INPUT DATA →
__________________________________________________
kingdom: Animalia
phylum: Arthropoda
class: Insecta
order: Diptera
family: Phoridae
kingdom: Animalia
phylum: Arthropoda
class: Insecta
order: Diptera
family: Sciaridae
__________________________________________________
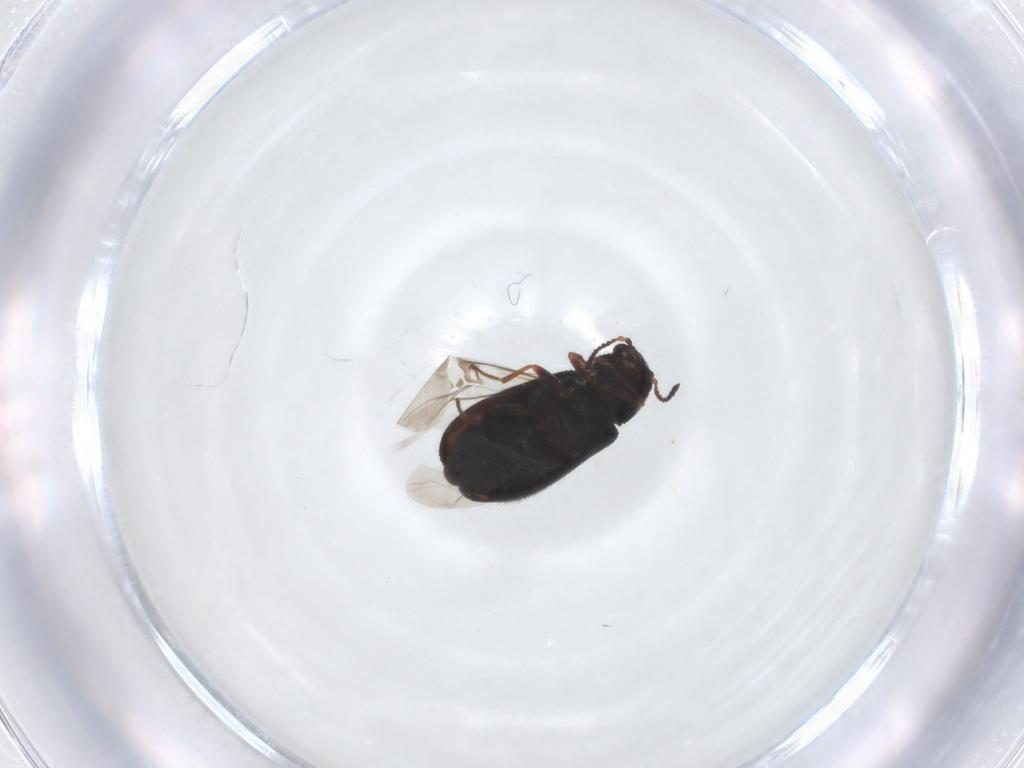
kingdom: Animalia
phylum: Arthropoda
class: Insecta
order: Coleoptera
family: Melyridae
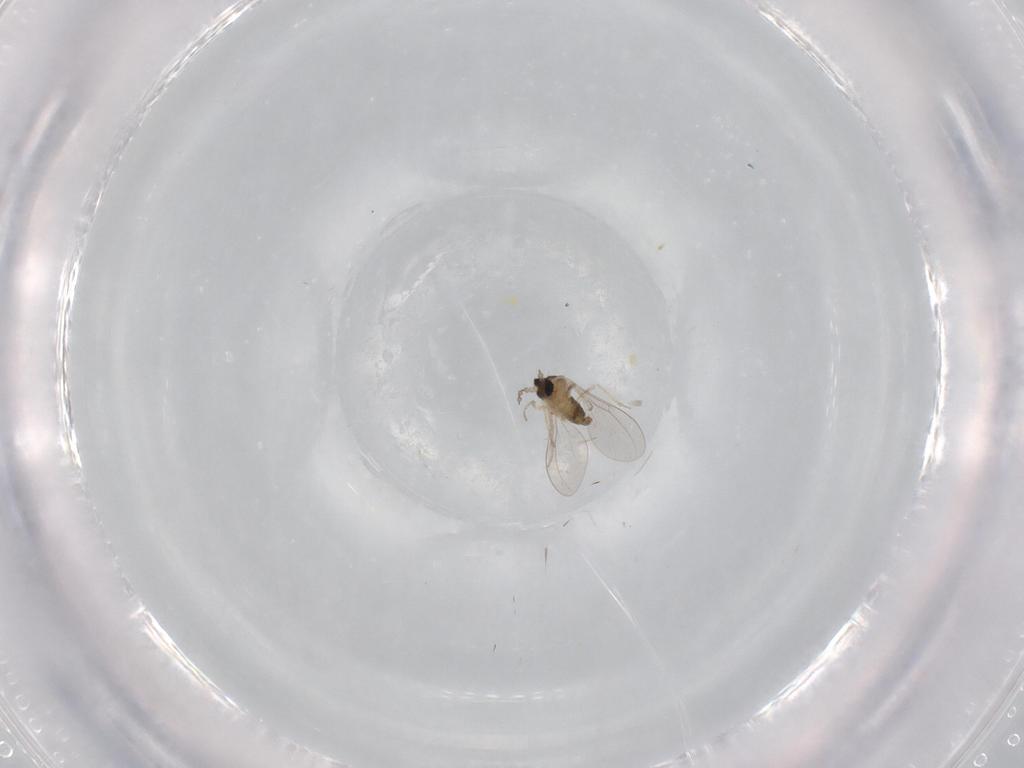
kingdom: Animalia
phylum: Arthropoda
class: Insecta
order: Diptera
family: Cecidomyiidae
__________________________________________________
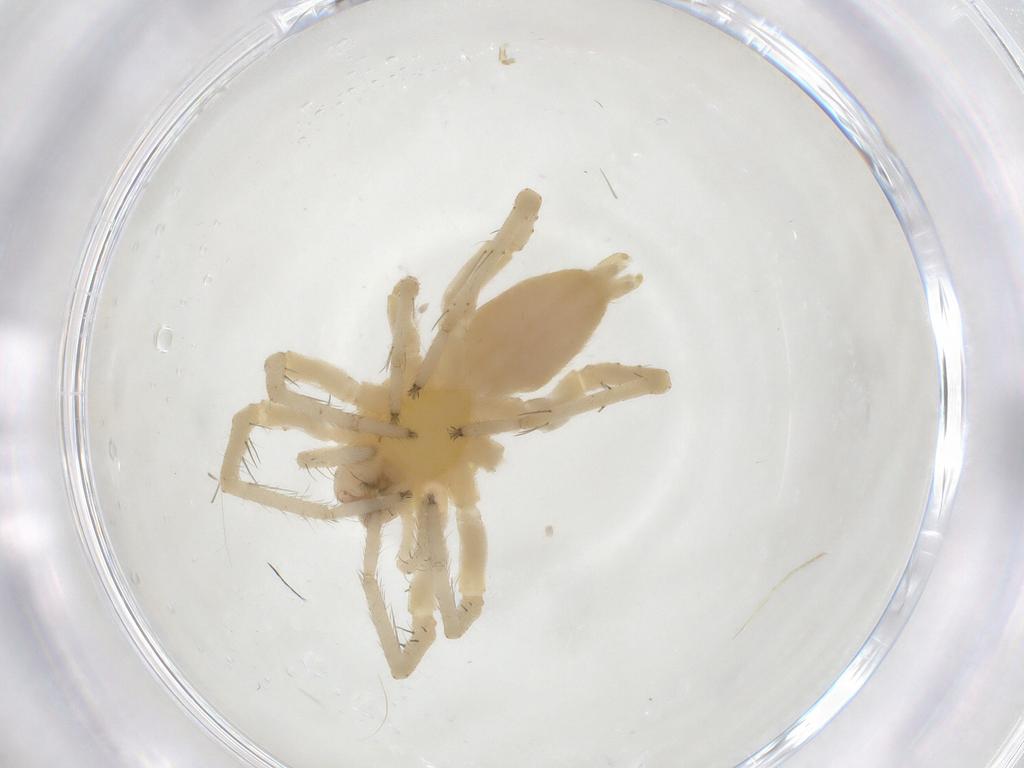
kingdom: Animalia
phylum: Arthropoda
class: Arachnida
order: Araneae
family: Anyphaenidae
__________________________________________________
WHAT IS NEEDED →
List each line of the listing above that contains the string "family". Uppercase and lowercase letters must match.

EXERCISE RESPONSE →
family: Phoridae
family: Sciaridae
family: Melyridae
family: Cecidomyiidae
family: Anyphaenidae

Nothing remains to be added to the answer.